Set tasks:
(a) Print the part of the slope-intercept solution from "Before writing the" up to and including "the slope formula.".
(b) Translate this sentence from the slope-intercept solution into Spanish: "Substitute the given values of x1, m and y1 to the formula for the point-slope form."
(c) List every label in the slope-intercept solution that ends with a colon.

Slope-intercept form for (-3,-3) (1,2)

Given the points:

(-3, -3)

(1, 2)

x1= -3

x2 = 1

y1 = -3

y2= 2

Write the equation in slope-intercept form.

Before writing the equation in slope-intercept form, we must first equate in point-slope form.

Point-slope form:

y - y1 =m(x -x1)

Slope-intercept form:

y = mx + b

Solution:

Before we can write in point-slope form, we must first find the slope of the line, we can find the slope by using the slope formula.

m = y2 -y1 /x2 -x1

m= (2 - (-3))/(1 - (-3))

m = ( 2 + 3) / ( 1 + 3 )

m = 5/4

Substitute the given values of x1, m and y1 to the formula for the point-slope form.

y - (-3) = 5/4( x - (-3))

y + 3 = 5/4 (x + 3)

To change in slope-intercept form, we simply need to distribute 5/4 to each value inside the parenthesis, and then transpose 3 to the other side of the equation, hence it must be taken to note that in transposing a number, the sign changes.

y +3 = 5/4x + 15/4

y = 5/4x + 15/4 - 12/4

y = 5/4x + ¾

Final answer:

y = 5/4x + ¾

Dataset extract:
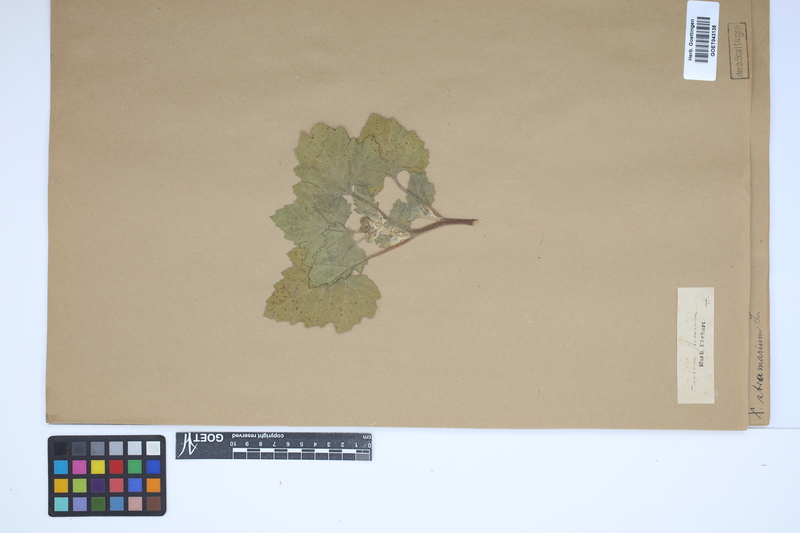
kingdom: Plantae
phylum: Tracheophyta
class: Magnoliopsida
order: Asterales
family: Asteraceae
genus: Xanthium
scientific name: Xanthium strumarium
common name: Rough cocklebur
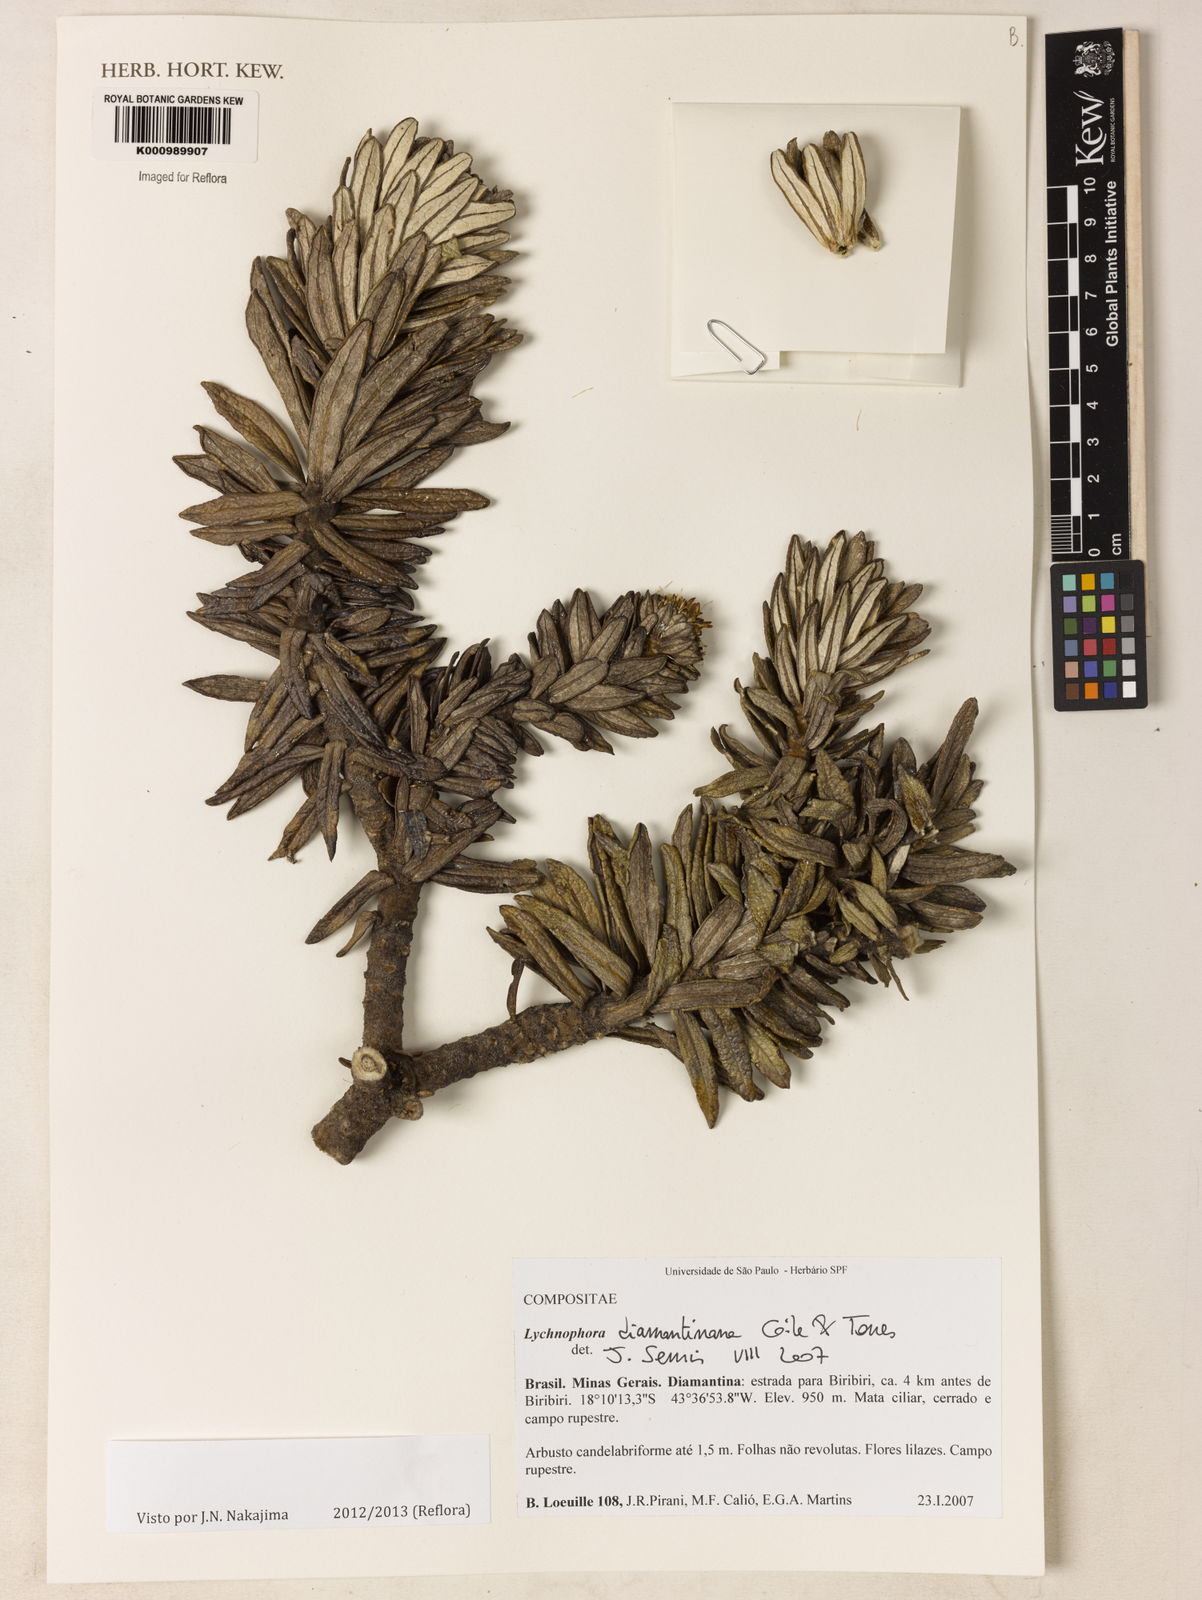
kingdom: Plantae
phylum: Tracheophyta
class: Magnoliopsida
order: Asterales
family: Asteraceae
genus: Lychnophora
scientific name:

Solutions to each task:
(a)
Before writing the equation in slope-intercept form, we must first equate in point-slope form.

Point-slope form:

y - y1 =m(x -x1)

Slope-intercept form:

y = mx + b

Solution:

Before we can write in point-slope form, we must first find the slope of the line, we can find the slope by using the slope formula.

(b) Sustituya los valores dados de x1, m e y1 en la fórmula de la forma punto-pendiente.

(c)
Given the points:
Point-slope form:
Slope-intercept form:
Solution:
Final answer: